NFL Legends: Al Davis

James WilliamsonSenior Writer IJanuary 1, 2009

Everyone on this site has heard Al Davis mentioned at least once. Most of the time, he is the brunt of a joke or a humor article. I, myself, have made a joke about him.

However, do we know the real Al Davis? Most talk about him as if he has never had any success, and has been the Dr. Frankenstein of the football world with his creature known as the Oakland Raiders football team.

There is much more to Al Davis than meets the eye. This man is a genius. I think he has made the Raiders into one of the best teams in history. In fact, I think their success at times is better than any other team in the game.

Where do we start with Al Davis though? Let’s start when he was younger, before the skin started to sag.

"Al Davis was born on Independence Day of 1929, a few months before the stock market had its historical crash, and the Great Depression followed. He was lucky enough to be born into a wealthy family and graduated from Syracuse University with a degree in English.

However, he was a master in football. He was a line coach at Adelphi College, then went to U.S. Army team as a head coach. After a few years, he became the line coach at Southern California.

He finally came in the professional league as an offensive end coach (receivers coach) for the San Diego Chargers. He worked there from 1960 to 1962, and trained Lance Alworth, one of the top receivers of all time.

Then came the event that changed his life. He became the head coach and general manager for the Oakland Raiders. Before he arrived, the Raiders had compiled a 9-33 record in their first three years of playing. Davis came in, and in his first year, led the Raiders to a 10-4 record. He was the unanimous decision for AFL Coach of the Year in 1963.

His next two seasons as the head coach were not as successful though. In total, his record with the Raiders was 23-16-3 for his entire three years. He was appointed to be the Commissioner of the AFL in 1966." (Paraphrased Bio from Wikipedia)

Now this is where it gets a little confusing, so pay close attention.

The AFL was a separate league from the NFL itself. A group of wealthy businessmen, lead by Lamar Hunt, had petitioned the NFL separately for their own NFL expansion teams. After they were denied, Lamar Hunt brought them together to make a separate league themselves.

Given entries |
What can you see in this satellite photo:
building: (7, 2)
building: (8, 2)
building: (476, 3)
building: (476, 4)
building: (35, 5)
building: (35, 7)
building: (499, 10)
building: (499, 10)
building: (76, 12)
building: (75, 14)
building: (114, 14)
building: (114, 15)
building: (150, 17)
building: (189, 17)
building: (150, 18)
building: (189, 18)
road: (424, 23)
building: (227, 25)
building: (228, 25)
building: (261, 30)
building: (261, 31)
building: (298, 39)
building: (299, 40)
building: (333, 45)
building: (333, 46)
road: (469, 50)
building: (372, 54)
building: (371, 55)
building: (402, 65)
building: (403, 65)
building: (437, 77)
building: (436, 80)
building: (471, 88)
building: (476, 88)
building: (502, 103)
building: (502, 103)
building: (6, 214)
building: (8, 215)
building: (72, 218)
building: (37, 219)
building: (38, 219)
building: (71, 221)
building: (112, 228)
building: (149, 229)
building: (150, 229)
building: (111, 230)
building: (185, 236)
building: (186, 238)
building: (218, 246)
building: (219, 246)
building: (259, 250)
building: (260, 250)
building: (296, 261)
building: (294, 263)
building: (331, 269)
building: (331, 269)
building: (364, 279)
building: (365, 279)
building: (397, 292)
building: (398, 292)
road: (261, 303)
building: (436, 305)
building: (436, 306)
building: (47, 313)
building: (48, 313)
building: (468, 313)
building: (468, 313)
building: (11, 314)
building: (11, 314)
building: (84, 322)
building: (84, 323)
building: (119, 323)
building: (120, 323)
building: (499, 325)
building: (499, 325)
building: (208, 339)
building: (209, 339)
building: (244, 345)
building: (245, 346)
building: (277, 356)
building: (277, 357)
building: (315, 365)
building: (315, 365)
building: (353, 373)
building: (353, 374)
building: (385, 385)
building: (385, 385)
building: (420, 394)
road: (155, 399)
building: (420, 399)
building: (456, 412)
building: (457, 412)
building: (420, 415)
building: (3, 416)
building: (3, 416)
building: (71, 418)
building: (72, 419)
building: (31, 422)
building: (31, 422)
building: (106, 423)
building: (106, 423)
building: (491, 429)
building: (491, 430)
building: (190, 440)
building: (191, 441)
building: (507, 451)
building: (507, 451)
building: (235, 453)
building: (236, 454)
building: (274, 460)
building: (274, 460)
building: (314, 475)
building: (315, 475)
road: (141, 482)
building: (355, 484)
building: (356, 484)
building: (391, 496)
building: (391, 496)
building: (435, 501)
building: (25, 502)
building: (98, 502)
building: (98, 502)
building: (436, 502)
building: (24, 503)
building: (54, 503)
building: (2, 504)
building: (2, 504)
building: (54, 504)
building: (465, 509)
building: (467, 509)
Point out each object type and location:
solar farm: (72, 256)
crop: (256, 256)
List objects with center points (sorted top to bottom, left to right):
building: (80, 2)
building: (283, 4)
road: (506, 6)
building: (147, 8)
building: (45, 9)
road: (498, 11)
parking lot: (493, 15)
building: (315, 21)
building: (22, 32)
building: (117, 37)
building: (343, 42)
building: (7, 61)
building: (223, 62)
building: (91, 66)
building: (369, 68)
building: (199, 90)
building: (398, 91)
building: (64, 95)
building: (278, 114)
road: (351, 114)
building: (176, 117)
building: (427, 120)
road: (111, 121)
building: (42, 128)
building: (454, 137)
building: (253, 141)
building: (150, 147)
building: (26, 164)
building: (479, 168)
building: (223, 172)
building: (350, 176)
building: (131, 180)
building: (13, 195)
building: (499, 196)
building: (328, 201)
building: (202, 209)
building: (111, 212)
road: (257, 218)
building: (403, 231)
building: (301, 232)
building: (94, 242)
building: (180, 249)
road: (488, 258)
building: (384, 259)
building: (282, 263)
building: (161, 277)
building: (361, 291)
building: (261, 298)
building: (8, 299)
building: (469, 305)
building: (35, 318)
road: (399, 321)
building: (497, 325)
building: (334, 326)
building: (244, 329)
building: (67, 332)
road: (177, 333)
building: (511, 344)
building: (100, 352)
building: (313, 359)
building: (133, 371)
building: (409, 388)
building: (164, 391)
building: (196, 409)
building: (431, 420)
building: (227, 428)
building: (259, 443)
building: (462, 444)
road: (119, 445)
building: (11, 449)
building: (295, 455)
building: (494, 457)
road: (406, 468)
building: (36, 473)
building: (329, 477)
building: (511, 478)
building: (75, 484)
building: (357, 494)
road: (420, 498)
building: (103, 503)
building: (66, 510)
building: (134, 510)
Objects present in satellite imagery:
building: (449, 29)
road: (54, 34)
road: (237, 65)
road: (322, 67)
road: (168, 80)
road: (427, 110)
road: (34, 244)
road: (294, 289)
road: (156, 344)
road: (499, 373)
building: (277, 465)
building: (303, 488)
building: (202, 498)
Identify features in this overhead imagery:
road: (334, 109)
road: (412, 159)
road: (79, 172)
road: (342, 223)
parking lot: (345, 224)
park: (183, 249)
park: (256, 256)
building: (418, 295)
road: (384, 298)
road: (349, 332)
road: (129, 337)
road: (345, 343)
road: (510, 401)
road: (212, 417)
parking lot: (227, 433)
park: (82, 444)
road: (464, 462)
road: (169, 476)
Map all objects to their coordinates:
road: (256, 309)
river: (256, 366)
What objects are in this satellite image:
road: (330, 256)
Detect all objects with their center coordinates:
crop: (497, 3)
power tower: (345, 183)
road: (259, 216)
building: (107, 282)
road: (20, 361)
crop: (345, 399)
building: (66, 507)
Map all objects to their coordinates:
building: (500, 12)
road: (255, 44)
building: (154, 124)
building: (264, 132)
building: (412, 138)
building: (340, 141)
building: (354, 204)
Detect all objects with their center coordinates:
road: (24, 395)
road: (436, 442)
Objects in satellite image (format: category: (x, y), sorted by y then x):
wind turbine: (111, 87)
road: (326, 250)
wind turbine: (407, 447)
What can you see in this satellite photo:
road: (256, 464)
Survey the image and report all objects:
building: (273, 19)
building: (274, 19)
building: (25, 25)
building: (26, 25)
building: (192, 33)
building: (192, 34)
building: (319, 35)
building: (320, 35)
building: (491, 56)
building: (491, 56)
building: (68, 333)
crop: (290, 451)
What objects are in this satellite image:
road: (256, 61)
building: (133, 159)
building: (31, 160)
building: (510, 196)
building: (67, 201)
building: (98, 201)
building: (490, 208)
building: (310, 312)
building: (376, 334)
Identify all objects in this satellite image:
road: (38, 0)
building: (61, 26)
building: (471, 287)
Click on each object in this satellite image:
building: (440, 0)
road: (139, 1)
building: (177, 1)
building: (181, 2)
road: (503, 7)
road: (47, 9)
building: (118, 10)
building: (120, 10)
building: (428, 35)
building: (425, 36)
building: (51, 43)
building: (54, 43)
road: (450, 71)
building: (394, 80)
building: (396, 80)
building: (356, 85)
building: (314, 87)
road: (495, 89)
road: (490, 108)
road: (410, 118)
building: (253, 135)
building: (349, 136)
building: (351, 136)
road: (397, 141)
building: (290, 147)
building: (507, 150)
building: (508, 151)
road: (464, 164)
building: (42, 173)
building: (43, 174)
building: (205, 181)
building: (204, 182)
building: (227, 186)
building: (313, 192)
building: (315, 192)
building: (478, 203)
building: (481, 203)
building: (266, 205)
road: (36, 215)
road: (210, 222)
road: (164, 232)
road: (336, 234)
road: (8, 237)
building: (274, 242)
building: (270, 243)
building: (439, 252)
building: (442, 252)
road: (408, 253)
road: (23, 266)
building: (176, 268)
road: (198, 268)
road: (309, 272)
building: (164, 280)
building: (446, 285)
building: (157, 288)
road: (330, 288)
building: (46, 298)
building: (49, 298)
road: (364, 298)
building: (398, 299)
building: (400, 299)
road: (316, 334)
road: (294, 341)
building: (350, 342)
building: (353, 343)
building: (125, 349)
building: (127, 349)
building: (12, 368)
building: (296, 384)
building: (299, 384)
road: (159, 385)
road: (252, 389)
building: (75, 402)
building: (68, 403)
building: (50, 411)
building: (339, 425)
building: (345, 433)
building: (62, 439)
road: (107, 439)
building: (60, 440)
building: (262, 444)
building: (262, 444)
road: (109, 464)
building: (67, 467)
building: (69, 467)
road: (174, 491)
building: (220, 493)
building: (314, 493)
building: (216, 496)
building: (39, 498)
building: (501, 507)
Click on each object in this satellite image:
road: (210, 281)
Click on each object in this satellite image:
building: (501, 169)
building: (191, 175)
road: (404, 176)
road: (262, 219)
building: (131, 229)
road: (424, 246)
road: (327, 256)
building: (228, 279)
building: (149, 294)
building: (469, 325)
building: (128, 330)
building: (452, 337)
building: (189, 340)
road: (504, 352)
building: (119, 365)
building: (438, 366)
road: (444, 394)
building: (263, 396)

Exercises |
**A)** Print the passage of the Al Davis article from "Then came the" up to and including "pay close attention.", copied word for word.
**B)** Output the entries exactly, from their first line up to and including the line with "building: (402, 65)".

Solutions to the exercise |
**A)**
Then came the event that changed his life. He became the head coach and general manager for the Oakland Raiders. Before he arrived, the Raiders had compiled a 9-33 record in their first three years of playing. Davis came in, and in his first year, led the Raiders to a 10-4 record. He was the unanimous decision for AFL Coach of the Year in 1963.

His next two seasons as the head coach were not as successful though. In total, his record with the Raiders was 23-16-3 for his entire three years. He was appointed to be the Commissioner of the AFL in 1966." (Paraphrased Bio from Wikipedia)

Now this is where it gets a little confusing, so pay close attention.

**B)**
What can you see in this satellite photo:
building: (7, 2)
building: (8, 2)
building: (476, 3)
building: (476, 4)
building: (35, 5)
building: (35, 7)
building: (499, 10)
building: (499, 10)
building: (76, 12)
building: (75, 14)
building: (114, 14)
building: (114, 15)
building: (150, 17)
building: (189, 17)
building: (150, 18)
building: (189, 18)
road: (424, 23)
building: (227, 25)
building: (228, 25)
building: (261, 30)
building: (261, 31)
building: (298, 39)
building: (299, 40)
building: (333, 45)
building: (333, 46)
road: (469, 50)
building: (372, 54)
building: (371, 55)
building: (402, 65)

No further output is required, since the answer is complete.